Alerting on Missed Scheduled SQL Jobs, Part 1

We had an interesting situation at work recently where a SQL Agent went into what I would call a “zombie state” where the service was actually still alive and running but not really doing much. Scheduled jobs weren’t being executed. Well, mostly. It did appear that some jobs were going and others just sat there for several days without running. If a backup job doesn’t run, it’s a big deal.

I still don’t understand quite what happened, and likely never will since so much of SQL Agent is a black box and the various logs didn’t reveal a whole lot. Based on internet searches, this happens to folks from time to time, and rebooting the server is the general solution, which worked for us. But there doesn’t seem to be much out there about how to alert if the problem happens.

Such a monitor initially seemed like it would be a really simple thing. The more I dug in, however, it turned out to be considerably more involved than it first appeared, primarily for two reasons. The first is that the scheduling metadata is a bit complicated, and unraveling it is far more than just a simple query. Second, as I created the solution in SSIS, I came to realize that would need to write was basically amounted to a custom aggregate, something I’d not needed to do before and which was a learning process for me.

This is going to be a three-part post. I’ll address the first difficulty in this post, and the aggregation difficulty in the next one. Finally, I’ll pull it all together into the final monitoring package.

- What you need to do:
1. Answer these from the post on missed SQL jobs:
(a) What fixed the problem for the author's team?
(b) In what tool did the author build the monitoring solution?
(c) How many parts will the post have?
2. Reproduce word for word the stretch of the post on missed SQL jobs from "We had an interesting" through "the problem happens.".

- Dataset section:
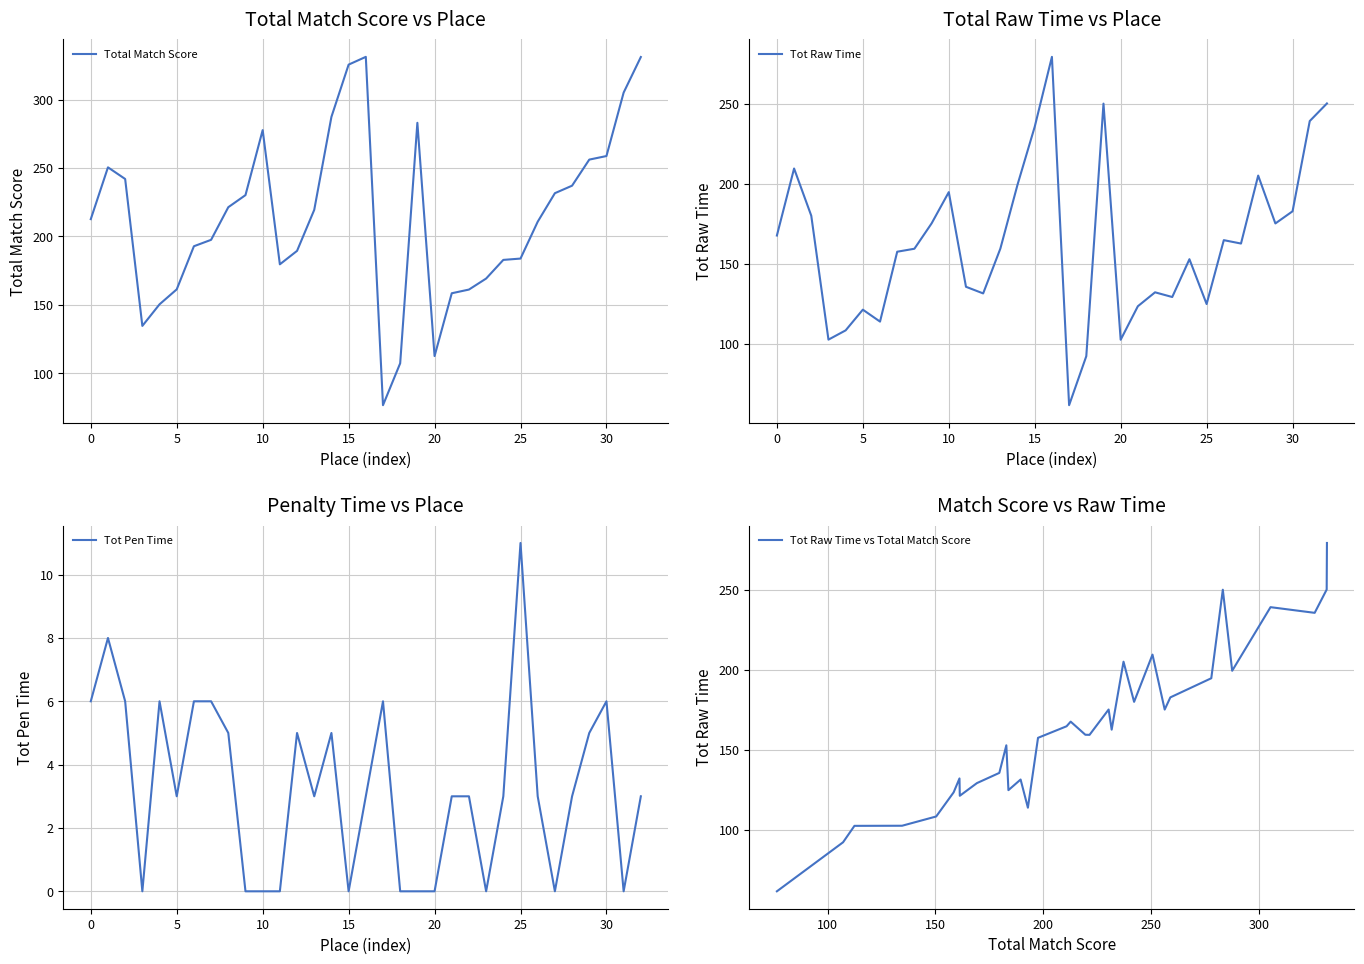

What is the lowest value of the Tot Raw Time vs Total Match Score series?

61.5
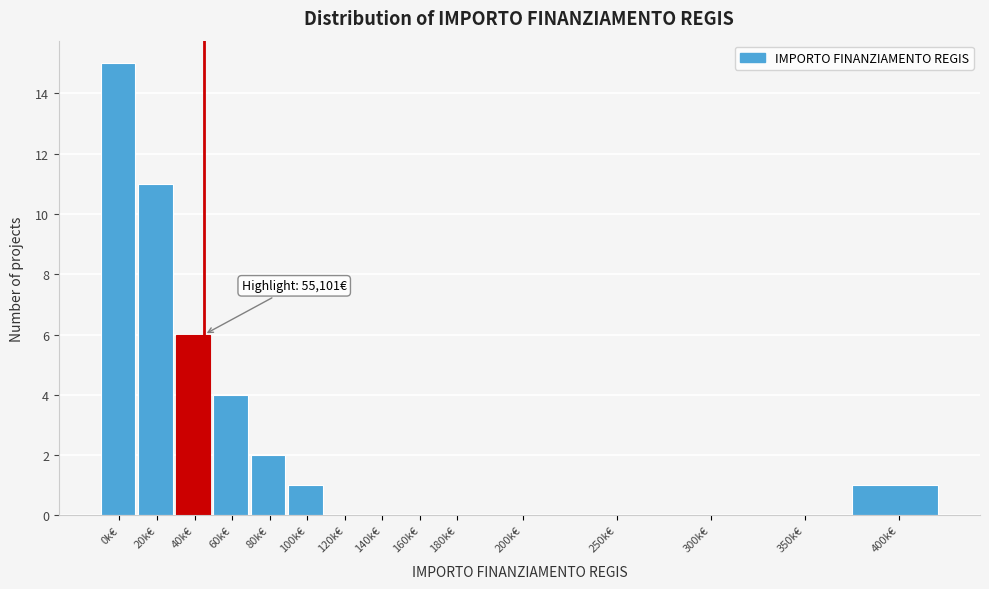

Reading left to right, list all the values displayed in this chart.

0k€=15	20k€=11	40k€=6	60k€=4	80k€=2	100k€=1	120k€=0	140k€=0	160k€=0	180k€=0	200k€=0	250k€=0	300k€=0	350k€=0	400k€=1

- Answers to the exercise:
1.
(a) Rebooting the server.
(b) SSIS.
(c) Three.

2.
We had an interesting situation at work recently where a SQL Agent went into what I would call a “zombie state” where the service was actually still alive and running but not really doing much. Scheduled jobs weren’t being executed. Well, mostly. It did appear that some jobs were going and others just sat there for several days without running. If a backup job doesn’t run, it’s a big deal.

I still don’t understand quite what happened, and likely never will since so much of SQL Agent is a black box and the various logs didn’t reveal a whole lot. Based on internet searches, this happens to folks from time to time, and rebooting the server is the general solution, which worked for us. But there doesn’t seem to be much out there about how to alert if the problem happens.